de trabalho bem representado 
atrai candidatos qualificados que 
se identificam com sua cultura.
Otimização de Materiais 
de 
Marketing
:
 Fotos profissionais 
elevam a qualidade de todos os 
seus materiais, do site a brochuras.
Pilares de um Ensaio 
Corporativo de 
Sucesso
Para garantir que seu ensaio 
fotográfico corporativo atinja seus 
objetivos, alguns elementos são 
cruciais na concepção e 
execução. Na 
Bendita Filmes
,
═══
Task to carry out
Everything in the listing should be set down again exactly.

Response
de trabalho bem representado 
atrai candidatos qualificados que 
se identificam com sua cultura.
Otimização de Materiais 
de 
Marketing
:
 Fotos profissionais 
elevam a qualidade de todos os 
seus materiais, do site a brochuras.
Pilares de um Ensaio 
Corporativo de 
Sucesso
Para garantir que seu ensaio 
fotográfico corporativo atinja seus 
objetivos, alguns elementos são 
cruciais na concepção e 
execução. Na 
Bendita Filmes
,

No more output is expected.